(Source records)
══════

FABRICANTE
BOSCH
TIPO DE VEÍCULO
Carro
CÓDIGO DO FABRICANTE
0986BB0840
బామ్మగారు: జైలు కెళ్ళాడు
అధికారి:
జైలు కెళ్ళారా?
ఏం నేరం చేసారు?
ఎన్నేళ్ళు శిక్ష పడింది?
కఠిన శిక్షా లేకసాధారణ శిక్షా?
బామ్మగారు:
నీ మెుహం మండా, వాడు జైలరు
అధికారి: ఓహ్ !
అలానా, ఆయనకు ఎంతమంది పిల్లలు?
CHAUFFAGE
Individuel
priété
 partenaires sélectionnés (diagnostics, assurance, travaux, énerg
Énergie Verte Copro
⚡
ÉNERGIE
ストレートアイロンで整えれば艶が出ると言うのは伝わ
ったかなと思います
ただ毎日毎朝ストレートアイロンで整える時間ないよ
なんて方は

══════

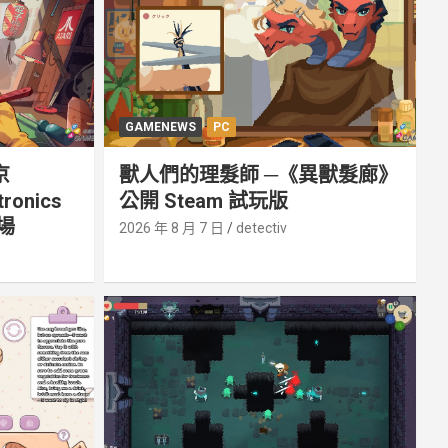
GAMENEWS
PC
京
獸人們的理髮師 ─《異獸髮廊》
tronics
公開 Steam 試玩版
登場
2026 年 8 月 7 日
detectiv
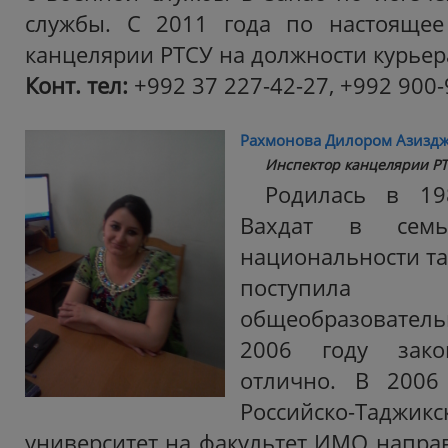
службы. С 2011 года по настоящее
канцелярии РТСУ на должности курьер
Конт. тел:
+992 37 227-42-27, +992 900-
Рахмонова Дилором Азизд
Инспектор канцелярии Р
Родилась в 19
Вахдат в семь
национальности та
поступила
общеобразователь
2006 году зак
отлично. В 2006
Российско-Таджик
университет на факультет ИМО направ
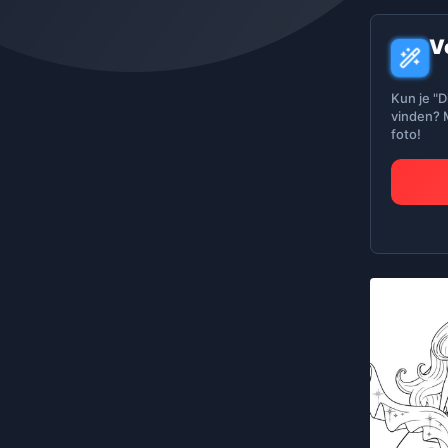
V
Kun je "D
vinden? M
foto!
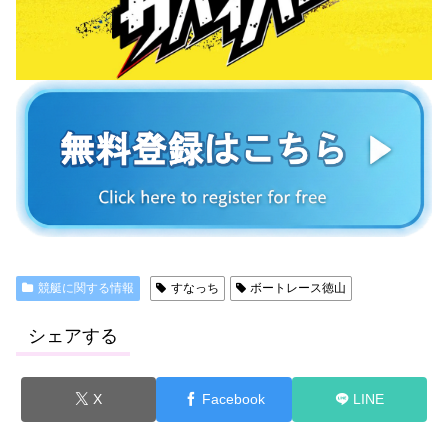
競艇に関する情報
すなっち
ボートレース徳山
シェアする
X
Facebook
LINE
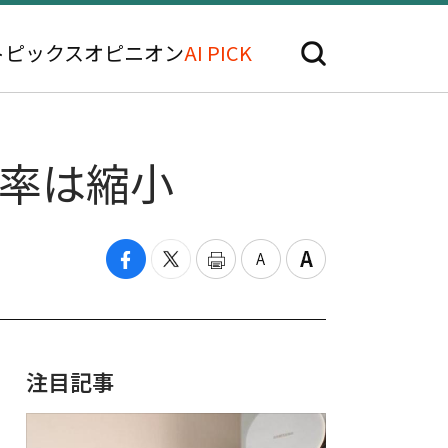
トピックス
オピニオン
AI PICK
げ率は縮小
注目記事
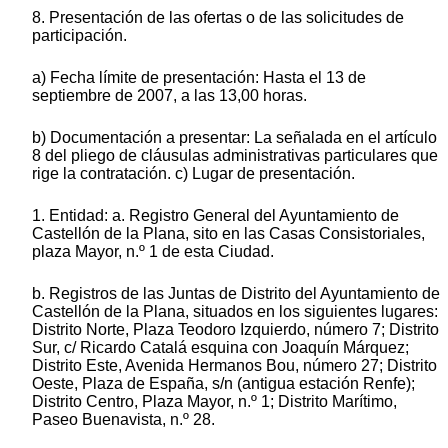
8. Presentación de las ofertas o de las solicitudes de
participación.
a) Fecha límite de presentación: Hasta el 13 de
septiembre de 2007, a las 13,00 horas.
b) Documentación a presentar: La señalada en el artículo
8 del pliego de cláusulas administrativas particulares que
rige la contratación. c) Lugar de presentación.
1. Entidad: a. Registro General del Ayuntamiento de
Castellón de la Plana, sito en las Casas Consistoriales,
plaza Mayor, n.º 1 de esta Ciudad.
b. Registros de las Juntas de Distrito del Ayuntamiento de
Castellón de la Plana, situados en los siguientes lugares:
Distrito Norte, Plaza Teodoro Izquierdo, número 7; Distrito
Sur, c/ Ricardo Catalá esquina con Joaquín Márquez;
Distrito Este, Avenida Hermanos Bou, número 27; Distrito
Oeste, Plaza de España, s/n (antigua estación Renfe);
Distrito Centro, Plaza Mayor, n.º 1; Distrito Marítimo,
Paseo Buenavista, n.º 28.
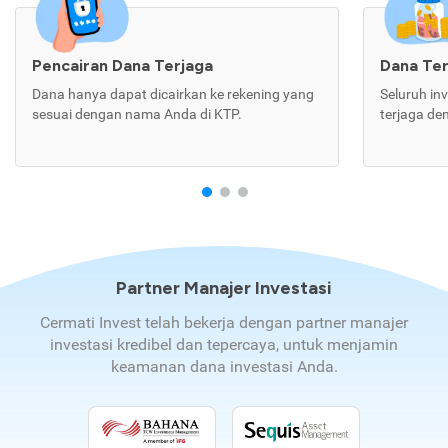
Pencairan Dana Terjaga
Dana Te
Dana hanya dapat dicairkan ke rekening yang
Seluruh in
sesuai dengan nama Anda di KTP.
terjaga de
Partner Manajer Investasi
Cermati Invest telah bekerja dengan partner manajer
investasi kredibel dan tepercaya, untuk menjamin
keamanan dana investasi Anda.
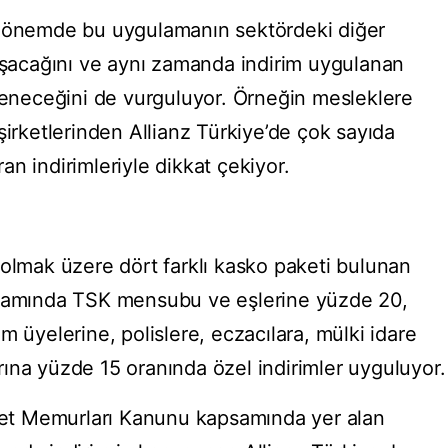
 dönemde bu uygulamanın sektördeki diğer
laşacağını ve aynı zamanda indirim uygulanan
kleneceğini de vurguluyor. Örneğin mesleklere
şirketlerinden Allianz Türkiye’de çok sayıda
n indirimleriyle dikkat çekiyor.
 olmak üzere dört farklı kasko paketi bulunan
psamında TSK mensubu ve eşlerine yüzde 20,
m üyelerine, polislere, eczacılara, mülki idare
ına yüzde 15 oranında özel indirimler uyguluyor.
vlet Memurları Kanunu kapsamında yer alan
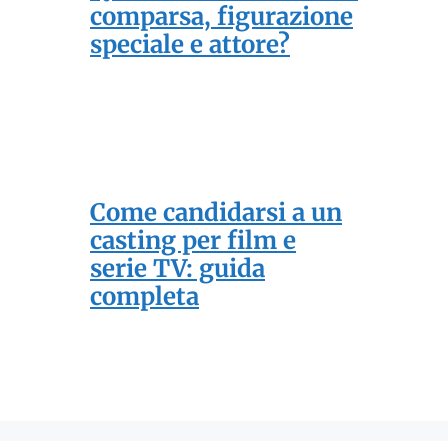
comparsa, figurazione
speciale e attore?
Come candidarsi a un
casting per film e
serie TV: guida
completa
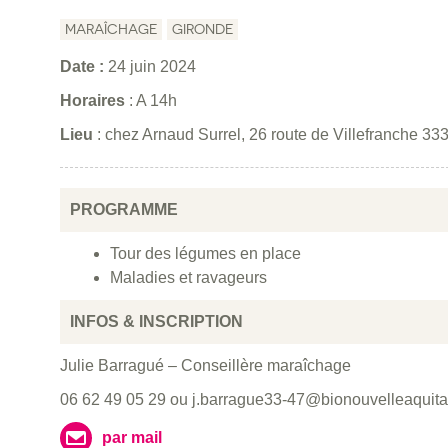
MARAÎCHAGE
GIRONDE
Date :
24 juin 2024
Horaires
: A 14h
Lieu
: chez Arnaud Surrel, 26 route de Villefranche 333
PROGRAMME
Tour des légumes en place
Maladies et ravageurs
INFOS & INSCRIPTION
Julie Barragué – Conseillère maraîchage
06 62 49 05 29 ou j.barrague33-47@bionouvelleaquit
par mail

══════

For each line in the data above that contains the string "dengan", extract the line.

sesuai dengan nama Anda di KTP.
Cermati Invest telah bekerja dengan partner manajer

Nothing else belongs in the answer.